Cundinamarca es uno de los destinos imperdibles en Colombia. En este departamento, los viajeros encuentran planes de naturaleza, historia y cultura, muy cerca de Bogotá.
Es un territorio que ofrece paisajes andinos, páramos, cascadas y pueblos coloniales ideales para escapadas de fin de semana. Sitios emblemáticos como la Catedral de Sal de Zipaquirá y la Laguna de Guatavita, solo por mencionar dos, permiten vivir experiencias únicas que mezclan tradición, naturaleza y patrimonio.

Además, Cundinamarca es una buena opción para el turismo de aventura y descanso, para practicar senderismo o simplemente para disfrutar de la gastronomía típica como la fritanga y las almojábanas.
Reserva de palmas en Chaguaní
Es un departamento con 116 municipios y en uno de ellos se encuentra una de las reservas de palma de cera más importantes y mejor conservadas del país, un santuario natural de senderos intactos, diversidad de aves y un lugar perfecto para conectar con la naturaleza.

Este mágico lugar está en la vereda de Montefrío, en el municipio de Chaguaní. Se sitúa a unos 1.600 metros sobre el nivel del mar y se ha consolidado como un punto importante de observación y avistamiento de aves. Si bien se trata de una zona inexplorada y de difícil acceso, llama la atención de quienes aman el contacto con la naturaleza y trabajan por un turismo sostenible.

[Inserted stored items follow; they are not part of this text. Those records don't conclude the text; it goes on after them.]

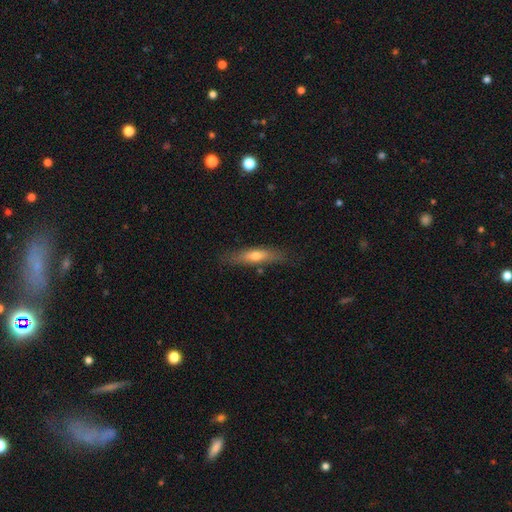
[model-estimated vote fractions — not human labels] A smooth galaxy with no disk features (51%) that is cigar-shaped (77%).

Vote fractions:
- Smooth or featured? smooth: 51% / featured or disk: 42% / star or artifact: 7%
- How rounded? cigar-shaped: 77% / in between: 21% / round: 2%
- Merging? none: 81% / minor disturbance: 14% / major disturbance: 3% / merger: 2%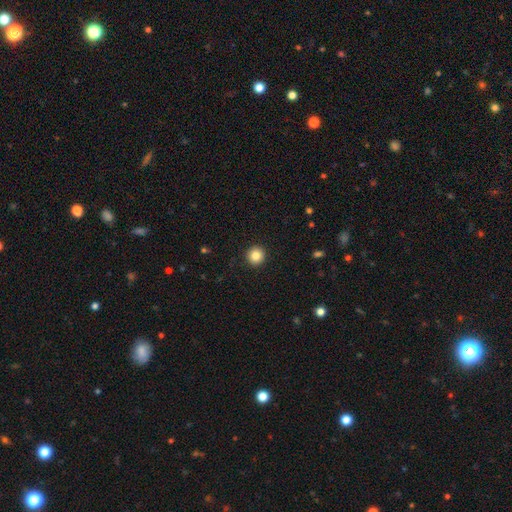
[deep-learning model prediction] smooth 85%, star or artifact 10%, featured or disk 5%. Down the decision tree: how rounded — round (95%); merging — none (93%).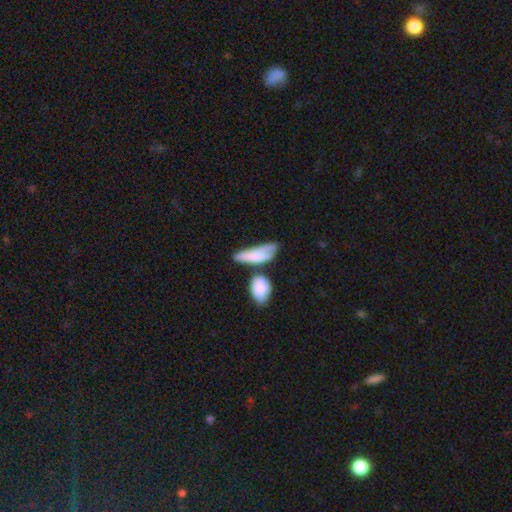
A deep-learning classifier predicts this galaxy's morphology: This is likely a smooth galaxy (62%). How rounded: possibly in between (58%). Merging: marginally none (34%).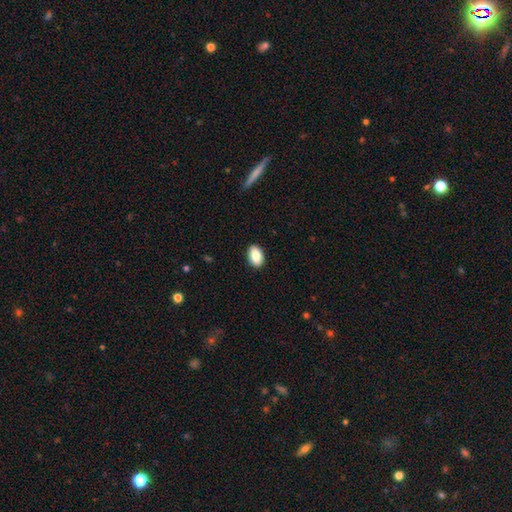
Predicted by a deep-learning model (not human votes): Smooth or featured? Predicted: smooth (p=0.87). How rounded? Predicted: in between (p=0.91). Merging? Predicted: none (p=0.90).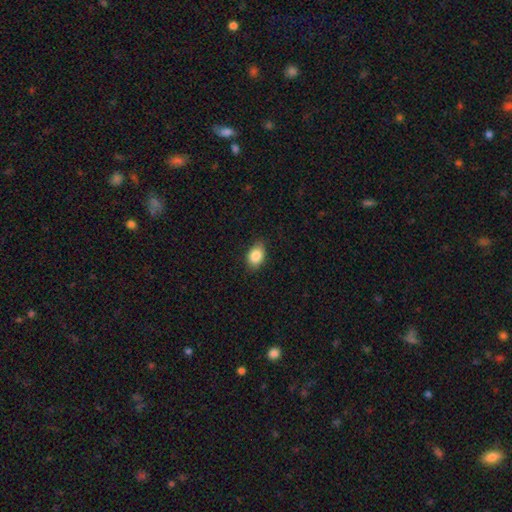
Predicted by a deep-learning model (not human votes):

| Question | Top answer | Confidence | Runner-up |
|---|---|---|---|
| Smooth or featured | smooth | 86% | star or artifact (8%) |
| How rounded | in between | 80% | round (18%) |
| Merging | none | 82% | minor disturbance (15%) |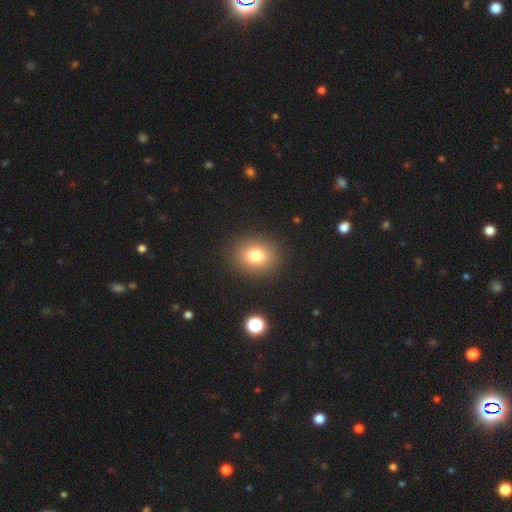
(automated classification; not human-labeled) Smooth or featured: smooth — 79% (star or artifact — 13%)
How rounded: round — 64% (in between — 35%)
Merging: none — 89% (minor disturbance — 7%)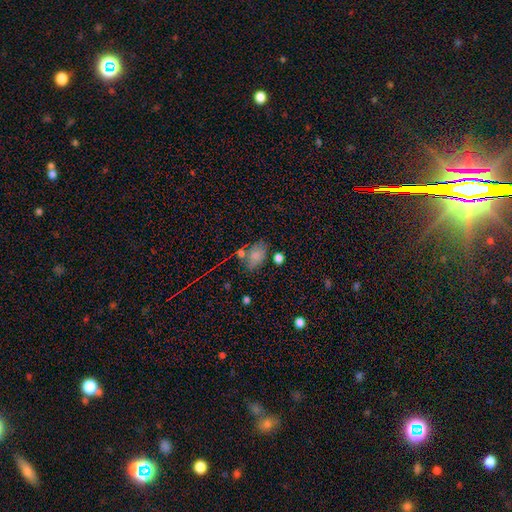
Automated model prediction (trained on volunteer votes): smooth_or_featured: smooth (p=0.76) [alt: star or artifact p=0.13]
how_rounded: in between (p=0.85) [alt: round p=0.13]
merging: none (p=0.58) [alt: minor disturbance p=0.21]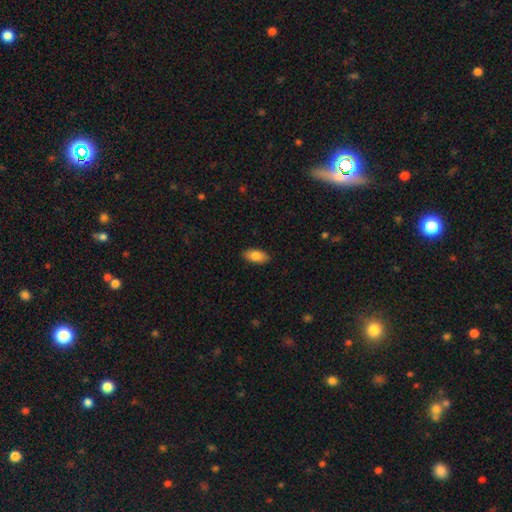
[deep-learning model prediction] Morphology: type=smooth (84%); roundness=in between (91%); merging=none (89%).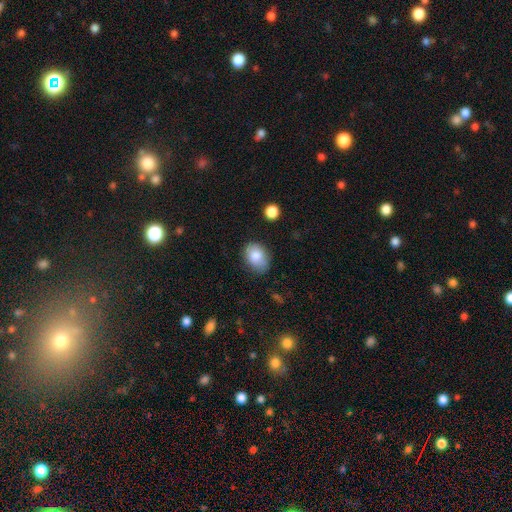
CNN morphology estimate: This appears to be a smooth galaxy with no disk features (82%) that is in between round and cigar-shaped (75%). Merging: none (76%).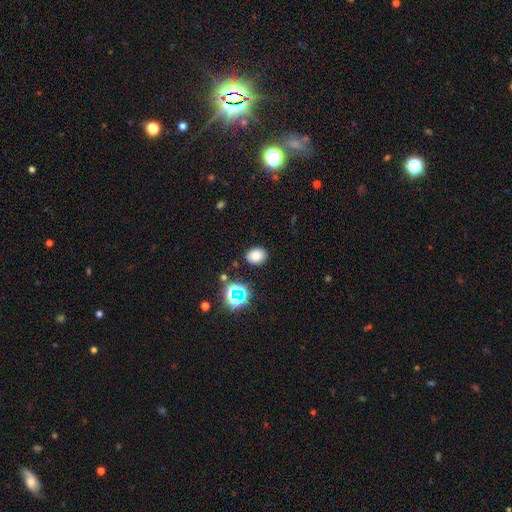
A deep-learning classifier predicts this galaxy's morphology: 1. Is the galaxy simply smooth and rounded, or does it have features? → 77% smooth, 16% star or artifact, 7% featured or disk.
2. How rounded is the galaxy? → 56% in between, 43% round, 1% cigar-shaped.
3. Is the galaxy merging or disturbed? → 87% none, 8% minor disturbance, 3% major disturbance, 2% merger.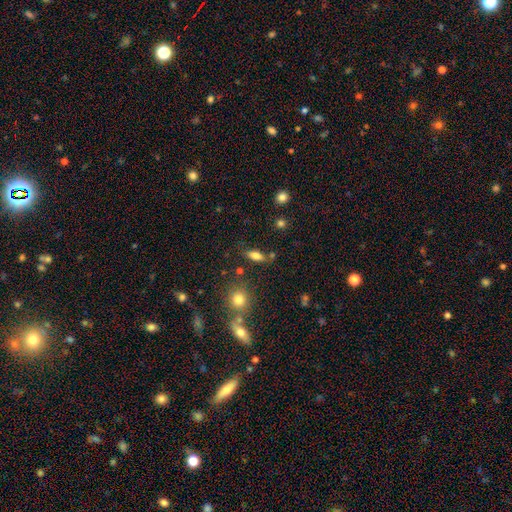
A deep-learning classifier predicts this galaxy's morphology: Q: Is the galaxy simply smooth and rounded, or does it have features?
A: smooth — 73%.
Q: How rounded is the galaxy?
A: in between — 71%.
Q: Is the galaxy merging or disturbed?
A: none — 75%.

En este rincón de Cundinamarca, estas palmas, conocidas por haber sido declaradas como el árbol nacional de Colombia, alcanzan hasta 20 metros de altura; su edad actual, en promedio, es de 150 años, pero la especie puede vivir más de 200 años.

Otros atractivos
Sin embargo, estos árboles emblemáticos no son el único encanto de Chaguaní. A este municipio se le reconoce por su riqueza natural y ecoturística.

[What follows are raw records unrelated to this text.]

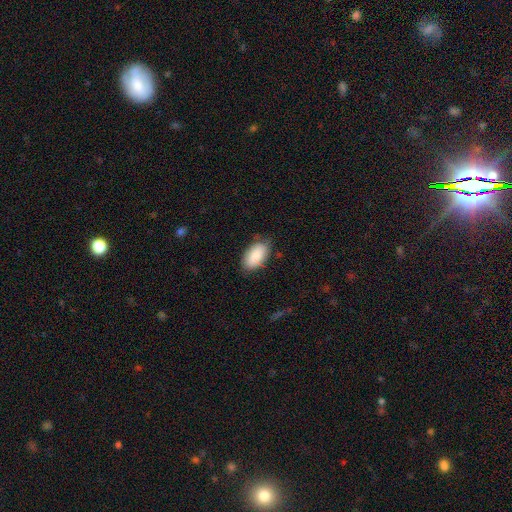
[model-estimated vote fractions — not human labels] Q: Smooth or featured?
A: smooth (87%); runner-up: featured or disk (7%)
Q: How rounded?
A: in between (95%); runner-up: round (3%)
Q: Merging?
A: none (77%); runner-up: minor disturbance (19%)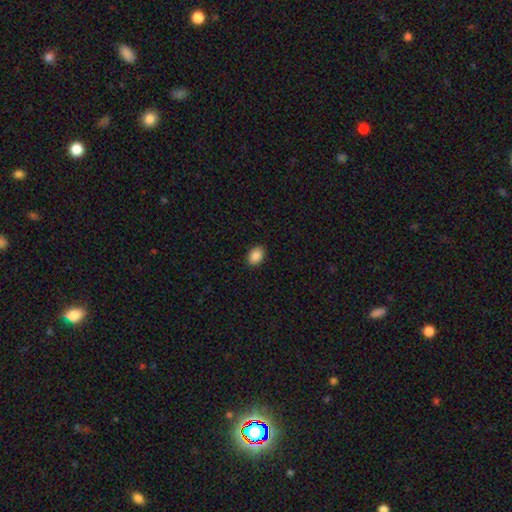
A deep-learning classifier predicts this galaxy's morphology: This is clearly a smooth galaxy (89%). How rounded: likely in between (76%). Merging: clearly none (90%).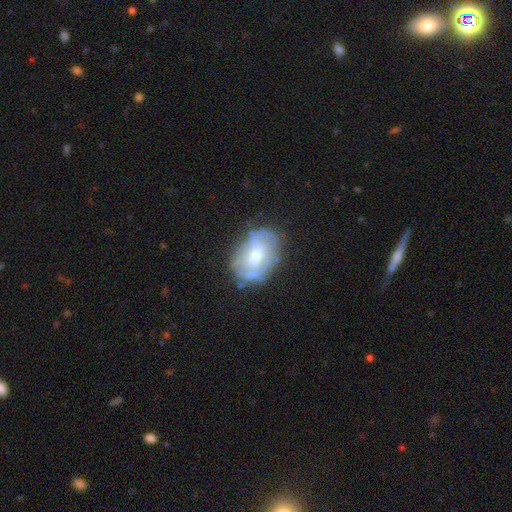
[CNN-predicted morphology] Smooth or featured: featured or disk — 62% (smooth — 30%)
Edge-on disk: no — 95% (yes — 5%)
Bar: no — 48% (weak — 42%)
Spiral arms: yes — 55% (no — 45%)
Bulge size: moderate — 63% (small — 27%)
Merging: none — 62% (minor disturbance — 25%)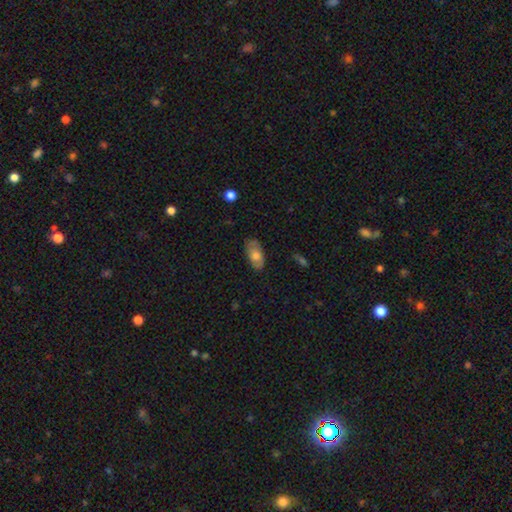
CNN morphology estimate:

De acuerdo con información de la Gobernación de Cundinamarca, además de la mencionada reserva de palmas, en este destino hay otros sitios de interés turístico como la Hacienda La Polonia y el Balneario Quebrada La Vieja. Estos lugares les permiten a los visitantes disfrutar de caminatas, paseos en bicicleta y la observación de la flora y fauna local.

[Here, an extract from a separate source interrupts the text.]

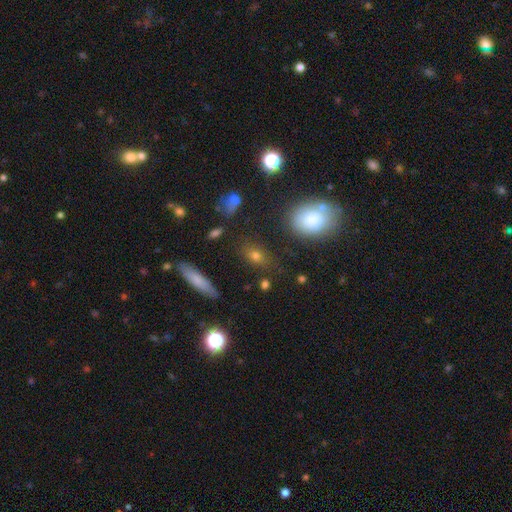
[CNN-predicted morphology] The model was most divided on "how rounded": in between: 63%, round: 28%, cigar-shaped: 8%. More confident: merging — none (74%); smooth or featured — smooth (70%).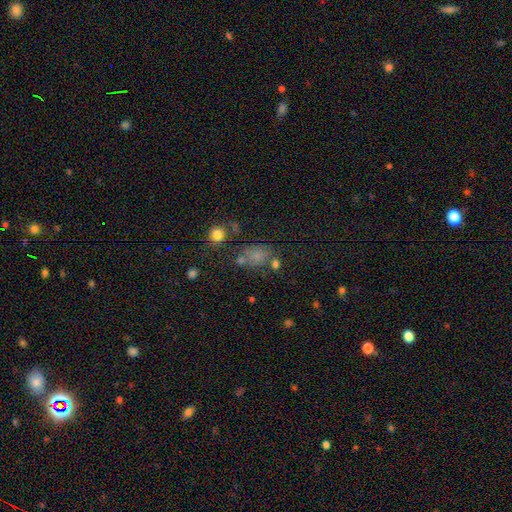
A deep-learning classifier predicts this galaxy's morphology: This appears to be a smooth galaxy with no disk features (68%) that is in between round and cigar-shaped (62%). Merging: none (47%).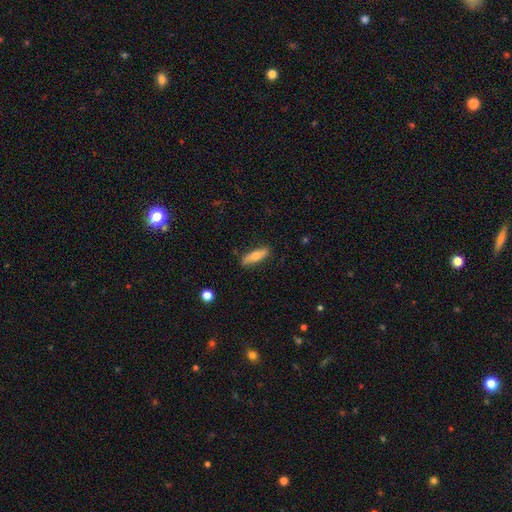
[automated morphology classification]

De otro lado, esta población es conocida como ‘la tierra de Cupido’ y allí se celebra cada año el Festival del Soltero. Este encuentro destaca por su variedad de actividades culturales como desfiles de solteros y solteras, copa relámpago de la soltería y encuentro departamental de la cultura. Durante el mismo, los hombres y mujeres son solteros por decreto.
A estos encantos se suma la comida típica, en la que sobresale la gallina criolla, el piquete, los envueltos de mazorca y el fiambre campesino.